Sue Ann had warned me that I had better talk to my teachers before they took attendance if I wanted to keep “Cranford” secret. I made sure to dash to every class on the first day of every semester in junior high to notify my teachers to mark their files with my name as “Ford”.  None of them ever called “Cranford” out loud in my three years there. One leak did happen, however, at the beginning of second quarter in 7th grade. To be more efficient, homeroom was incorporated into 1st period. In my case, that was Mr. Nordstrom’s “Project Social” Sociology class. I was in the “Enriched Program” for Science, Math, Social Studies and English. The rule was that if one did test to qualify for all four subjects ‘enriched’, one was only allowed to take three of them and had to opt out of one of the subjects. However, there were ten of us, out of a class of 750 who scored so high that they allowed us to take all four subjects enriched. Two of the other boys also took German and choir, as I did, so we ended up with identical schedules for three years. The school wanted me to skip 7th grade, but my mom wouldn’t let me.

Back to the story. One morning at the beginning of the 2nd quarter, before the beginning of homeroom, I heard someone say, “Who is this Cranford Jose’ character?”

Mr. Nordstrom had posted the computer printout of the class’s grade point averages for the first quarter. The printout didn’t have enough character space for my entire middle name, so now I was the British-Mexican foreign exchange student. A few of my guy friends called me Cranford Jose’ or just Jose’ from then on. Half of the students from that class ended up going to the new, Plymouth Junior High for 8th and 9th grades. I stayed in touch with several of them.  When I was starting my second year of college, I went to visit a couple of my high school friends at the main campus of the University of Minnesota. I was about to enter the Coffman Memorial Union, when I hear someone holler “Cranford Jose’!” from across the commons. It was my old, Finnish friend from 7th grade, Tapani Temul Lahti!

When I got back to Robbinsdale High School for my sophomore year, I decided to drop out of the enriched program for everything except math. (Math had been accelerated by a year since 5th grade.) I also decided to stop ‘correcting’ my name with the teachers. So any students who met me for the first time were introduced to me as Cranford (the kids from Robbinsdale Junior High).
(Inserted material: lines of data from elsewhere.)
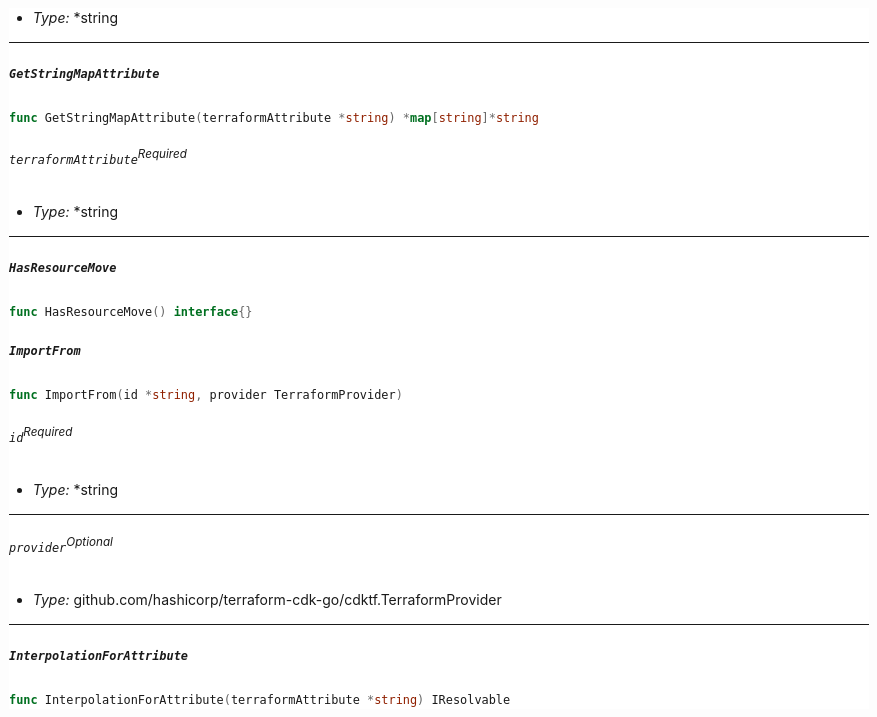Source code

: - *Type:* *string

---

##### `GetStringMapAttribute` <a name="GetStringMapAttribute" id="@cdktf/provider-datadog.csmThreatsPolicy.CsmThreatsPolicy.getStringMapAttribute"></a>

```go
func GetStringMapAttribute(terraformAttribute *string) *map[string]*string
```

###### `terraformAttribute`<sup>Required</sup> <a name="terraformAttribute" id="@cdktf/provider-datadog.csmThreatsPolicy.CsmThreatsPolicy.getStringMapAttribute.parameter.terraformAttribute"></a>

- *Type:* *string

---

##### `HasResourceMove` <a name="HasResourceMove" id="@cdktf/provider-datadog.csmThreatsPolicy.CsmThreatsPolicy.hasResourceMove"></a>

```go
func HasResourceMove() interface{}
```

##### `ImportFrom` <a name="ImportFrom" id="@cdktf/provider-datadog.csmThreatsPolicy.CsmThreatsPolicy.importFrom"></a>

```go
func ImportFrom(id *string, provider TerraformProvider)
```

###### `id`<sup>Required</sup> <a name="id" id="@cdktf/provider-datadog.csmThreatsPolicy.CsmThreatsPolicy.importFrom.parameter.id"></a>

- *Type:* *string

---

###### `provider`<sup>Optional</sup> <a name="provider" id="@cdktf/provider-datadog.csmThreatsPolicy.CsmThreatsPolicy.importFrom.parameter.provider"></a>

- *Type:* github.com/hashicorp/terraform-cdk-go/cdktf.TerraformProvider

---

##### `InterpolationForAttribute` <a name="InterpolationForAttribute" id="@cdktf/provider-datadog.csmThreatsPolicy.CsmThreatsPolicy.interpolationForAttribute"></a>

```go
func InterpolationForAttribute(terraformAttribute *string) IResolvable
```
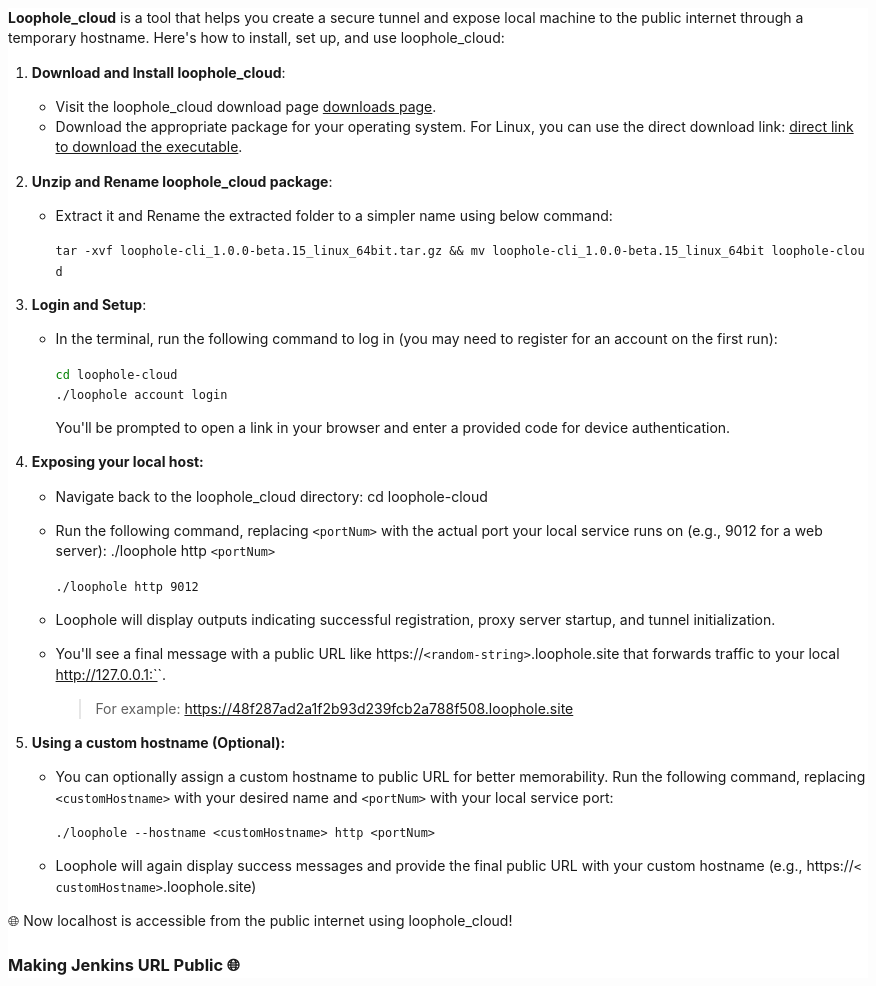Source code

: **Loophole_cloud** is a tool that helps you create a secure tunnel and expose local machine to the public internet through a temporary hostname. Here's how to install, set up, and use loophole_cloud:


1. **Download and Install loophole_cloud**:
   - Visit the loophole_cloud download page [downloads page](https://loophole.cloud/download).
   - Download the appropriate package for your operating system. For Linux, you can use the direct download link:  [direct link to download the executable](https://github.com/loophole/cli/releases/download/1.0.0-beta.15/loophole-cli_1.0.0-beta.15_linux_64bit.tar.gz).

2. **Unzip and Rename loophole_cloud package**:

   - Extract it and Rename the extracted folder to a simpler name using below command:
      ``` 
      tar -xvf loophole-cli_1.0.0-beta.15_linux_64bit.tar.gz && mv loophole-cli_1.0.0-beta.15_linux_64bit loophole-cloud
      ```
    
3. **Login and Setup**:
   - In the terminal, run the following command to log in (you may need to register for an account on the first run):
      ```sh
      cd loophole-cloud
      ./loophole account login
      ```
     You'll be prompted to open a link in your browser and enter a provided code for device authentication.
4. **Exposing your local host:**
   - Navigate back to the loophole_cloud directory: cd loophole-cloud
   - Run the following command, replacing `<portNum>` with the actual port your local service runs on (e.g., 9012 for a web server): ./loophole http `<portNum>`
      ```
      ./loophole http 9012
      ```
   - Loophole will display outputs indicating successful registration, proxy server startup, and tunnel initialization.
   - You'll see a final message with a public URL like https://`<random-string>`.loophole.site that forwards traffic to your local http://127.0.0.1:`<portNum>`.
   
     >For example: https://48f287ad2a1f2b93d239fcb2a788f508.loophole.site
     
5. **Using a custom hostname (Optional):**
   - You can optionally assign a custom hostname to public URL for better memorability. Run the following command, replacing `<customHostname>` with your desired name and `<portNum>` with your local service port:
     ```
     ./loophole --hostname <customHostname> http <portNum>
     ```
   - Loophole will again display success messages and provide the final public URL with your custom hostname (e.g., https://`<customHostname>`.loophole.site)

🌐 Now localhost is accessible from the public internet using loophole_cloud!

### **Making Jenkins URL Public 🌐**
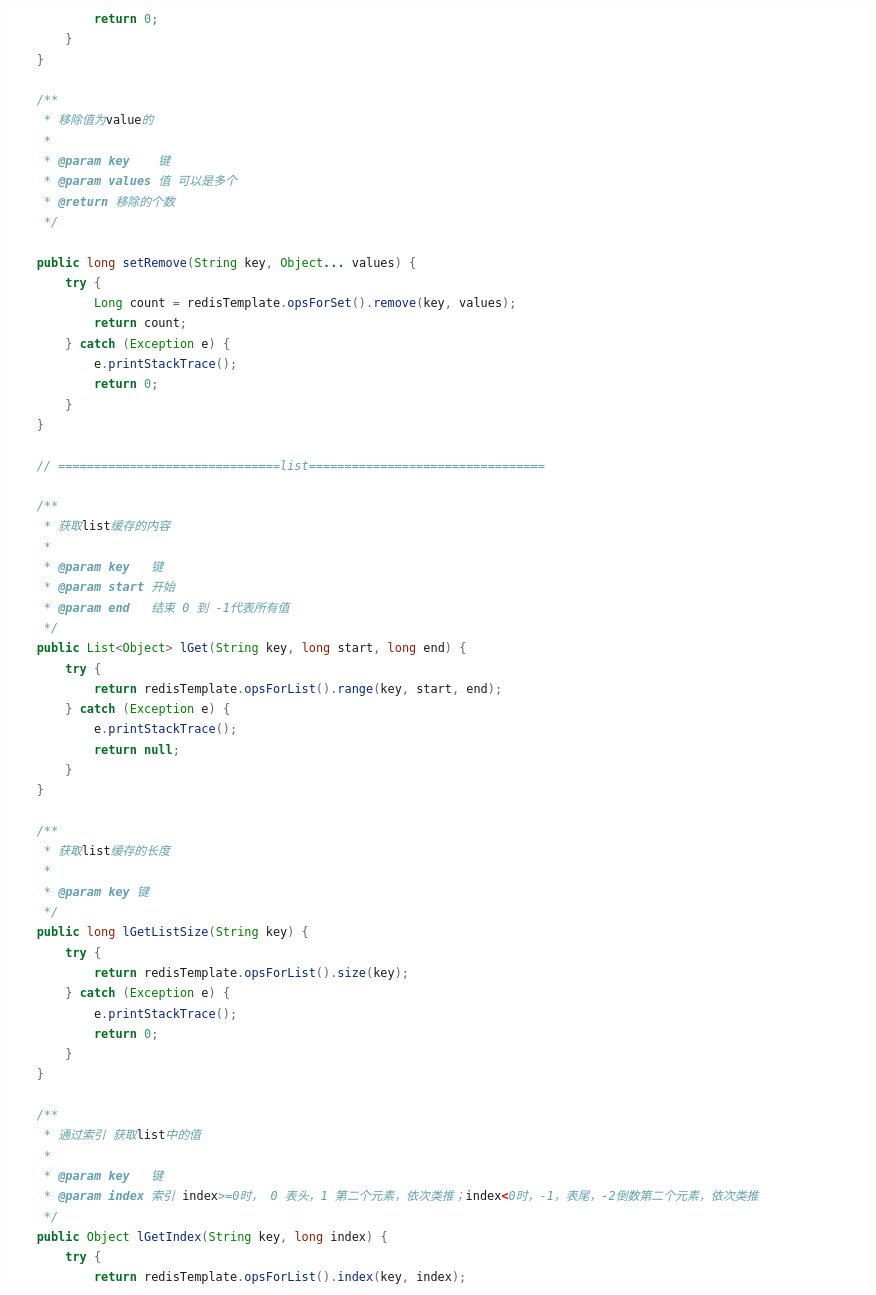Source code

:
```java
            return 0;
        }
    }

    /**
     * 移除值为value的
     *
     * @param key    键
     * @param values 值 可以是多个
     * @return 移除的个数
     */

    public long setRemove(String key, Object... values) {
        try {
            Long count = redisTemplate.opsForSet().remove(key, values);
            return count;
        } catch (Exception e) {
            e.printStackTrace();
            return 0;
        }
    }

    // ===============================list=================================

    /**
     * 获取list缓存的内容
     *
     * @param key   键
     * @param start 开始
     * @param end   结束 0 到 -1代表所有值
     */
    public List<Object> lGet(String key, long start, long end) {
        try {
            return redisTemplate.opsForList().range(key, start, end);
        } catch (Exception e) {
            e.printStackTrace();
            return null;
        }
    }

    /**
     * 获取list缓存的长度
     *
     * @param key 键
     */
    public long lGetListSize(String key) {
        try {
            return redisTemplate.opsForList().size(key);
        } catch (Exception e) {
            e.printStackTrace();
            return 0;
        }
    }

    /**
     * 通过索引 获取list中的值
     *
     * @param key   键
     * @param index 索引 index>=0时， 0 表头，1 第二个元素，依次类推；index<0时，-1，表尾，-2倒数第二个元素，依次类推
     */
    public Object lGetIndex(String key, long index) {
        try {
            return redisTemplate.opsForList().index(key, index);
```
So half the kids knew me as Cranford and half knew me as Ford.  I would sometimes encounter a group of kids and someone would address me by name, and the light would go on with someone, “Oh no! This Cranford person and this Ford person are the same person!” I had reputations. When I turned 16 just after my sophomore  year, Charlie was ready to take me down to the courthouse to change my name. I disappointed him by letting him know that I preferred Cranford and intended to keep it.

My wife’s middle name, given to her at birth was Williams, for the woman doctor who had helped her mother survive several miscarriages and a still birth after the birth of her older sister Susan and helped her mom finally come to term and deliver a healthy baby girl, ten years later. Bethann dropped that name and has used her maiden name, Reber, for her middle name, since we got married in 1975. When  we went to North Memorial Medical Center to deliver our first child, our doctor was out of town, so his partner showed up to deliver April. His last name was Williams. April’s middle name is Marie.